ENUNCIADO A:
Segundo o trecho sobre o livro Identidades, em quantos artigos e em quantos eixos temáticos a obra se organiza?

**** TRECHO DA PÁGINA ****

Constructos sociais estabelecidos no âmbito das relações humanas, as identidades se constituem como elementos que proporcionam diversas percepções a respeito das diferentes maneiras de estar no mundo, viabilizando determinadas formas de reconhecimento e luta. Para além, tomada como pauta por diversos setores no tempo presente, a identidade se manifesta como tema fundamental no debate acadêmico – protagonizando, por vezes, uma miríade de investigações que se materializam por meio dos diversos trabalhos que endossam sua atualidade.
É nesse sentido, portanto, que o livro Identidades se corporifica. Concebida como resultado imediato de um seminário internacional homônimo – sediado, em 2012, na Faculdade de Filosofia, Letras e Ciências Humanas da Universidade de São Paulo e parte integrante de um projeto amplo titulado como Conferências USP –, a obra dispõe como organizadores os docentes Brasilio Sallum Jr. (FEUSP); Lilia Moritz Schwarcz (FFLCH-USP); Diana Vidal (FEUSP) e Afrânio Catani (FEUSP) e toma como objetivo apresentar as discussões promovidas nas mobilizações do conceito em questão – desvelando, de maneira minuciosa, uma revisão de seus múltiplos significados e usos.
Decerto, este exame refinado se materializa por meio de dez artigos que, por sua vez, se distribuem em cinco eixos temáticos, compondo cada qual uma abordagem distinta a respeito da identidade – a saber: A questão da identidade; Etnia; Gênero; Nação e Classe.
Isto posto, o primeiro artigo, intitulado Identidade como problema, do filósofo Kwame Anthony Appiah, traz à tona uma breve, intensa e significativa teorização acerca da natureza das identidades. Discorrendo, dentre outras coisas, a respeito da atualidade do tema, o autor defende um modo específico de se enxergar os discursos identitários – depositários de rótulos, normas e subjetividades que fundamentam o fato de serem classificadas como socialmente construídas e que integram a vida ética estabelecida. Além disso, justificando seu constante uso no desencadear das relações sociais – pelo menos, desde os anos de 1960 –, chama atenção à capacidade que as identidades possuem na construção de nossas vidas, visto que viabilizam – principalmente às parcelas sociais historicamente marginalizadas – a luta pela legitimação de seus direitos como cidadãos.
No mesmo sentido, o segundo texto Identidades problemáticas, de Gabriel Cohn, evidencia também a pauta identitária como forma de reconhecimento e luta. Apreendida como um conceito múltiplo, capaz de sustentar as interações humanas ao longo do tempo, as identidades se comportam, para o autor, como importantes dimensões da vida humana que se constroem sempre contra alguém. Traçando dois momentos históricos distintos – cada qual externando compreensões ímpares em relação à questão da identidade –, o sociólogo identifica nas décadas de 20 e 30 uma tendência essencialista – pautada no entendimento de uma identidade “[…] inteiriça e sem fissuras, como imperativo cultural, social e político, em nome do povo e da nação […]”2 –, ao passo que o período do pós-guerra assiste um ressurgimento do tema – ressignificado à luz da redemocratização e dos direitos ansiados pelos movimentos sociais.

****

ENUNCIADO B:
Reproduza exatamente as linhas de todos os registros abaixo, deixando as imagens de fora da resposta.

**** BLOCO DE DADOS ****

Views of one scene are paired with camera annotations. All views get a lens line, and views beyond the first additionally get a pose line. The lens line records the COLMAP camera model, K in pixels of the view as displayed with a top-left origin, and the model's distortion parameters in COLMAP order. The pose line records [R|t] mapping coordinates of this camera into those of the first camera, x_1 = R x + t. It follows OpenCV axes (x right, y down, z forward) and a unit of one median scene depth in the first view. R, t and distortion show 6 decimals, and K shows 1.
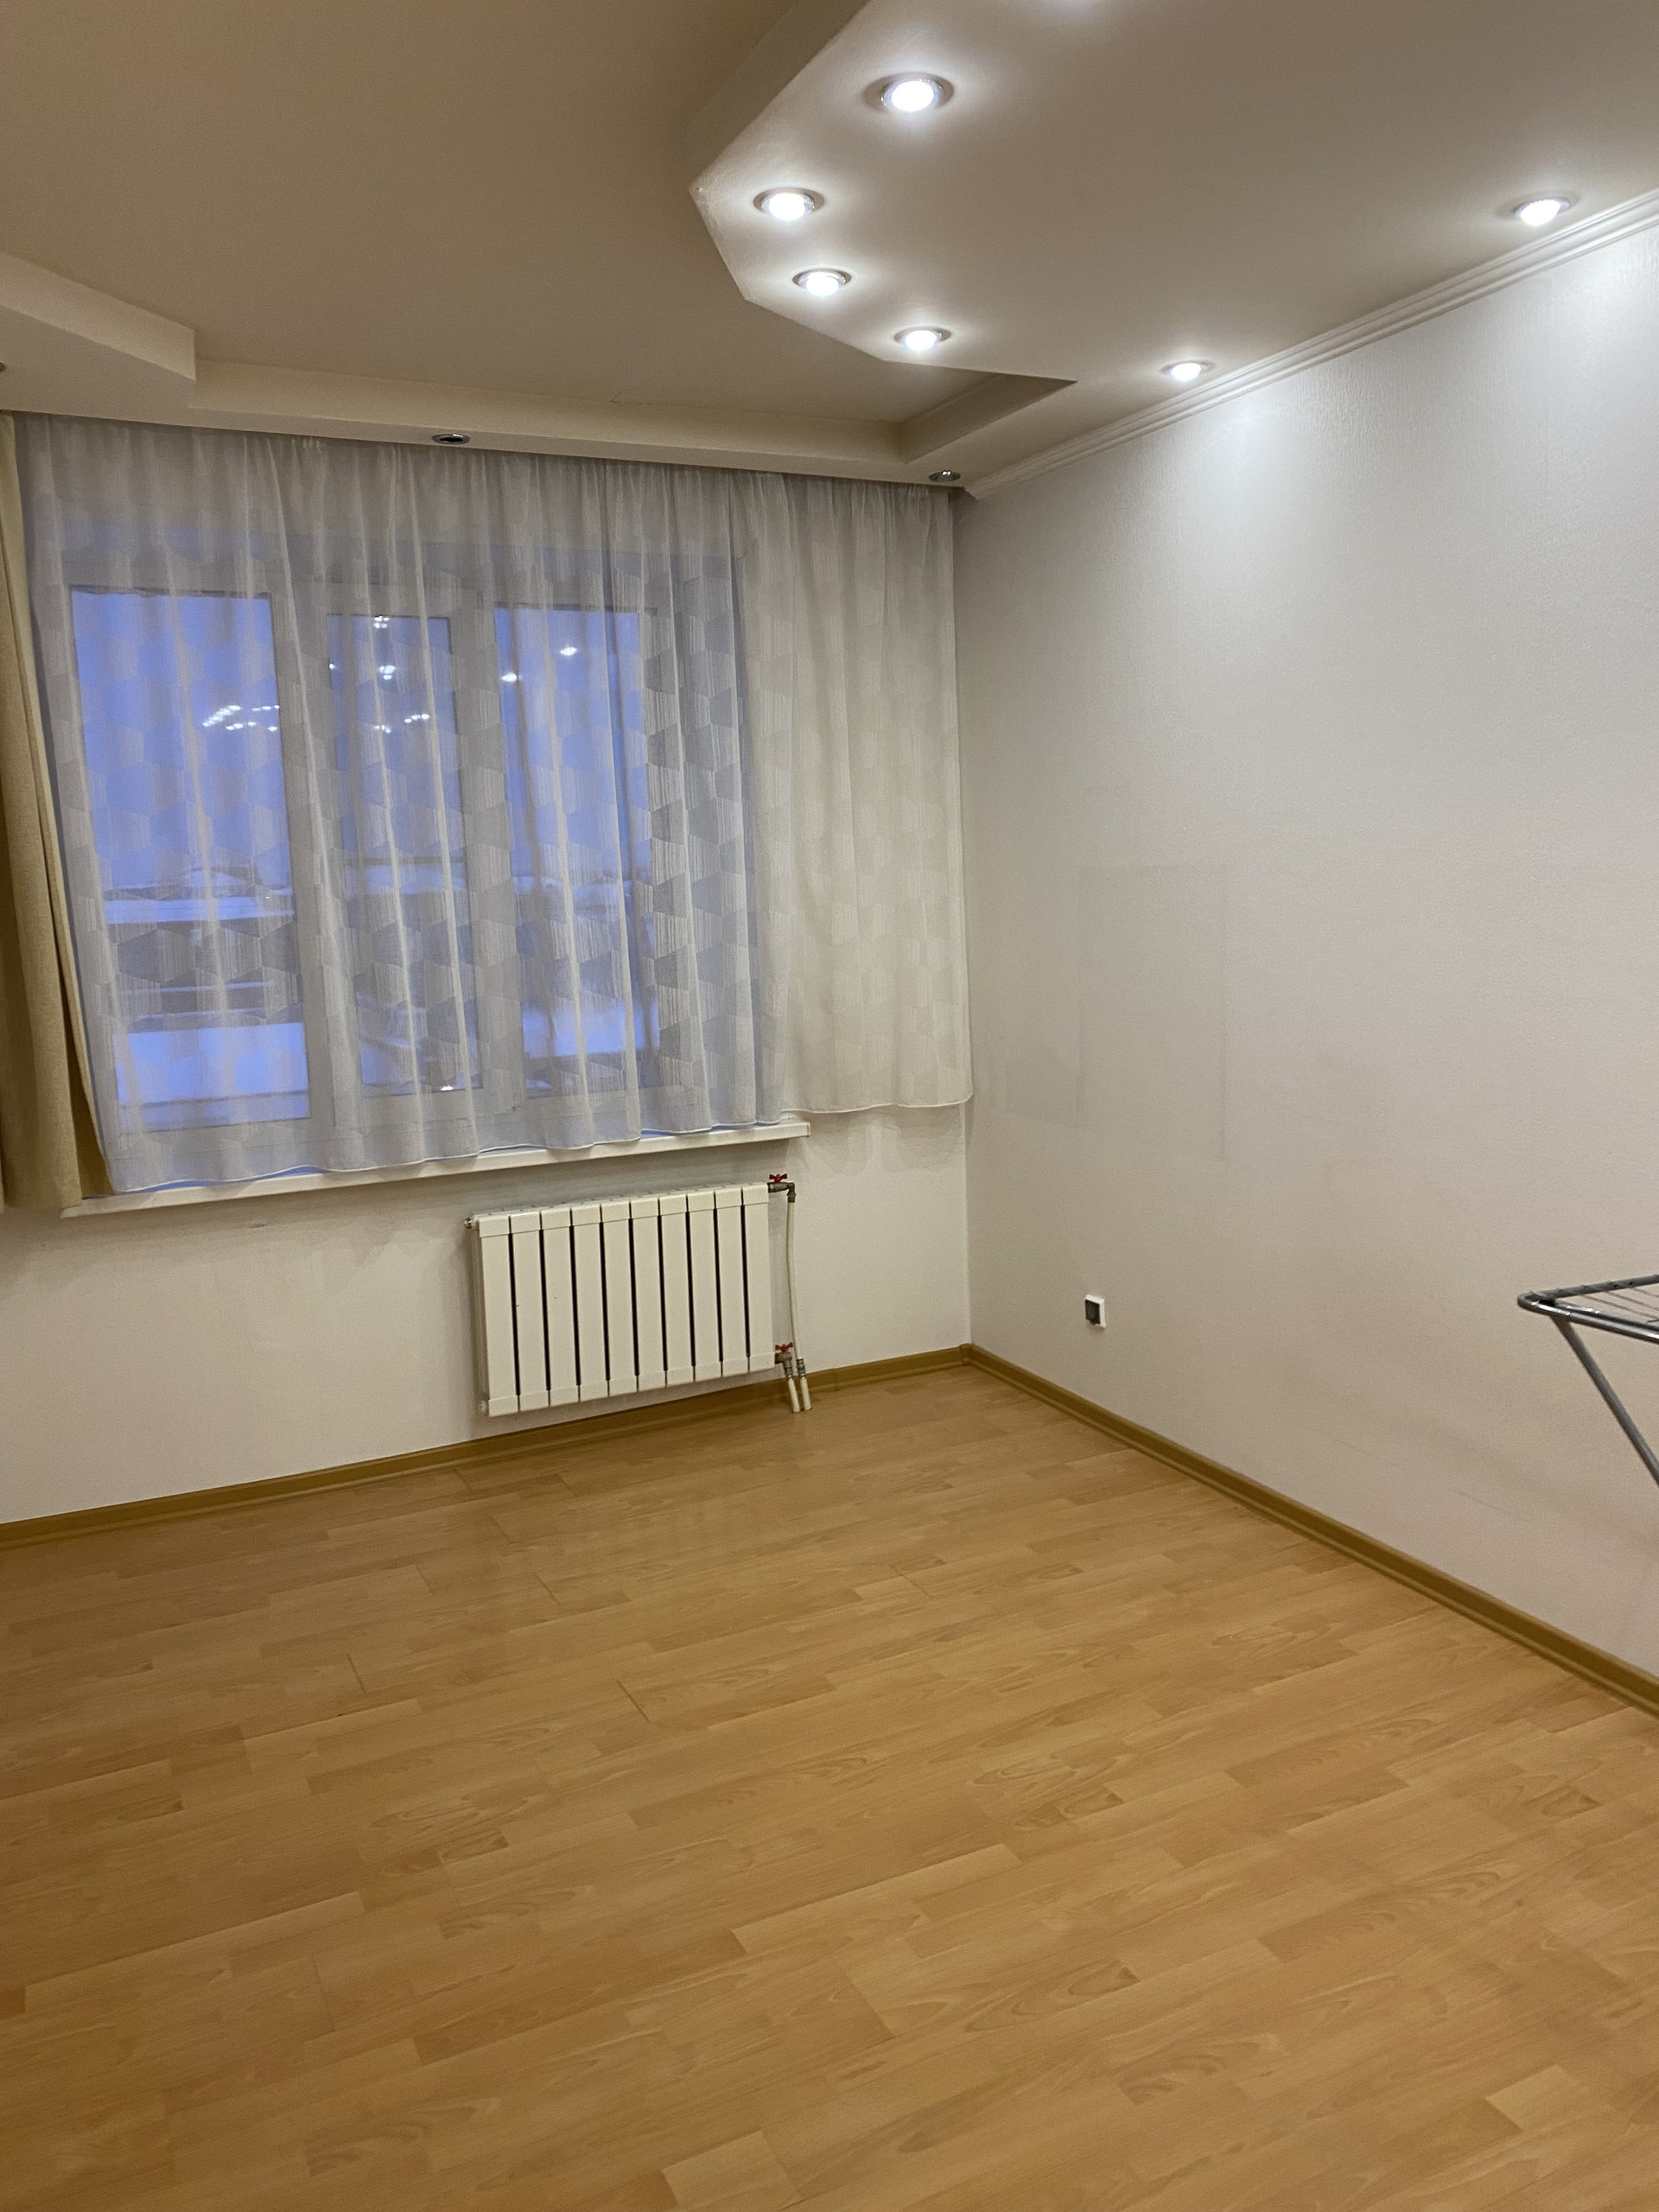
lens RADIAL K [[1711.4, 0, 829.5], [0, 1711.4, 1106.0], [0, 0, 1]] dist [0.023634, -0.003556]
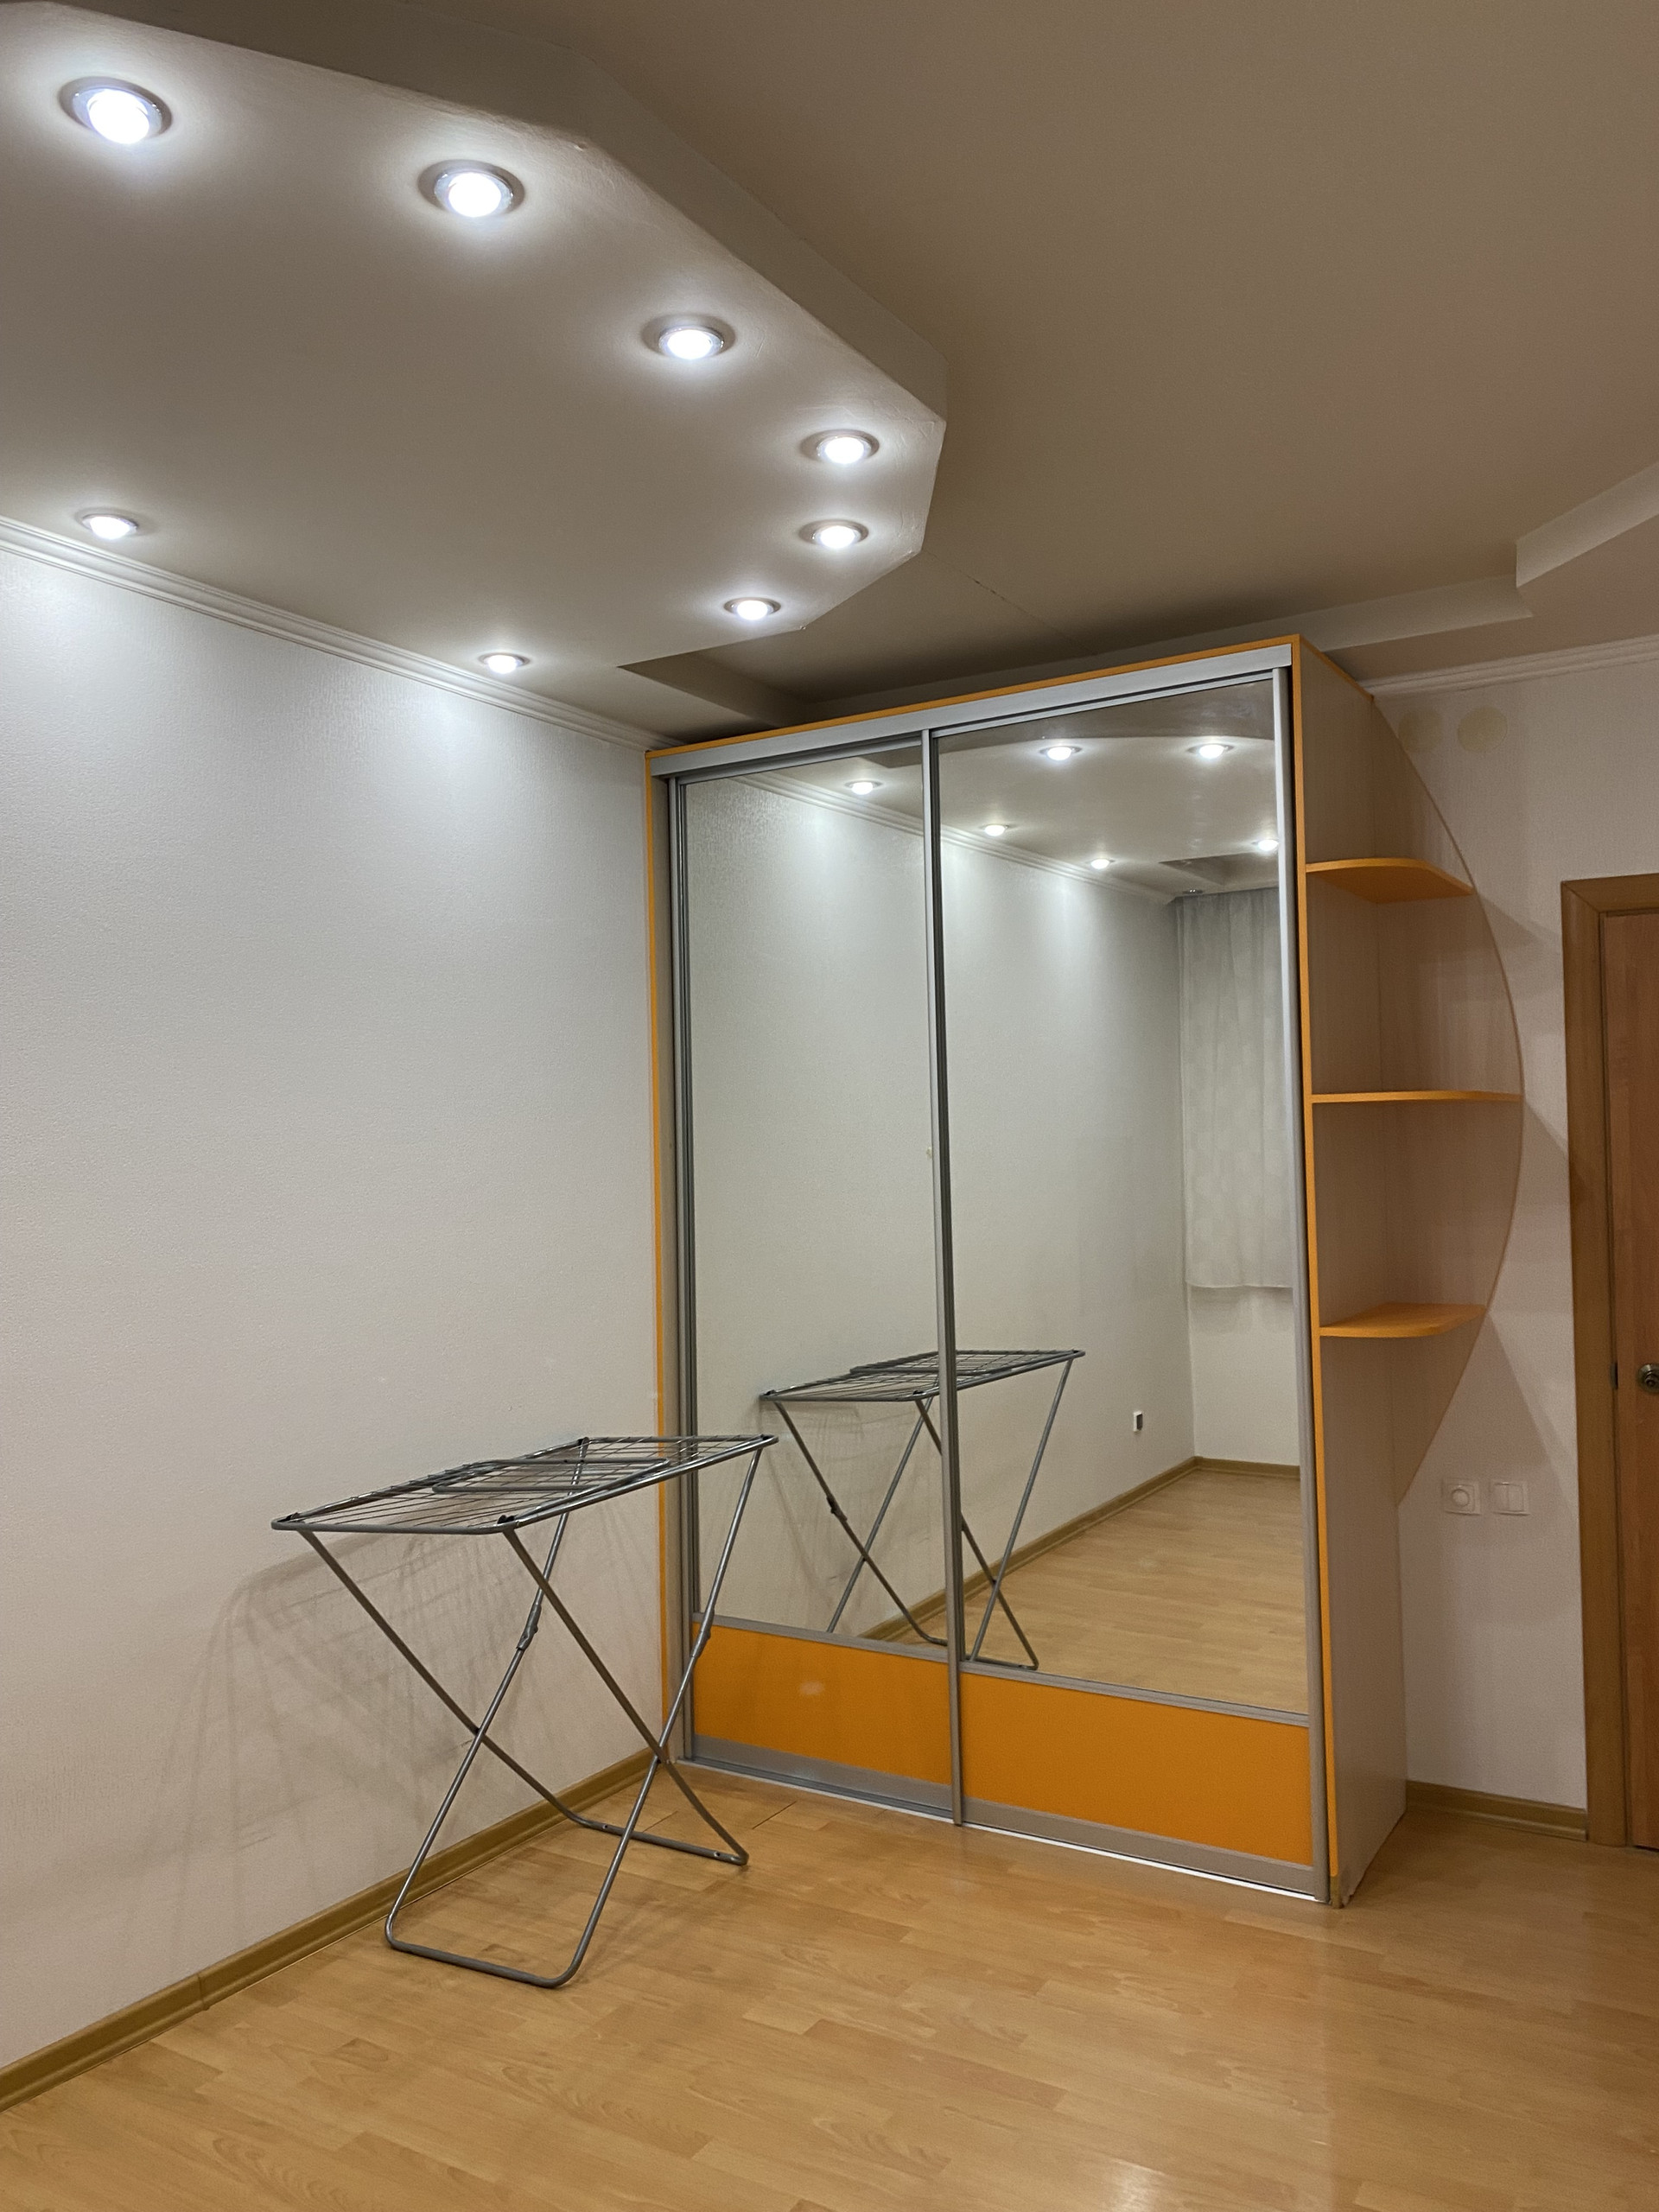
lens RADIAL K [[1711.4, 0, 829.5], [0, 1711.4, 1106.0], [0, 0, 1]] dist [0.023634, -0.003556]
pose [[-0.546882, 0.068464, 0.834406, -0.665575], [0.155576, 0.987602, 0.020933, -0.145274], [-0.822628, 0.141261, -0.550753, 1.314289]]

****

RESPOSTA ESCRITA A:
Em dez artigos, distribuídos em cinco eixos temáticos.

RESPOSTA ESCRITA B:
Views of one scene are paired with camera annotations. All views get a lens line, and views beyond the first additionally get a pose line. The lens line records the COLMAP camera model, K in pixels of the view as displayed with a top-left origin, and the model's distortion parameters in COLMAP order. The pose line records [R|t] mapping coordinates of this camera into those of the first camera, x_1 = R x + t. It follows OpenCV axes (x right, y down, z forward) and a unit of one median scene depth in the first view. R, t and distortion show 6 decimals, and K shows 1.
lens RADIAL K [[1711.4, 0, 829.5], [0, 1711.4, 1106.0], [0, 0, 1]] dist [0.023634, -0.003556]
lens RADIAL K [[1711.4, 0, 829.5], [0, 1711.4, 1106.0], [0, 0, 1]] dist [0.023634, -0.003556]
pose [[-0.546882, 0.068464, 0.834406, -0.665575], [0.155576, 0.987602, 0.020933, -0.145274], [-0.822628, 0.141261, -0.550753, 1.314289]]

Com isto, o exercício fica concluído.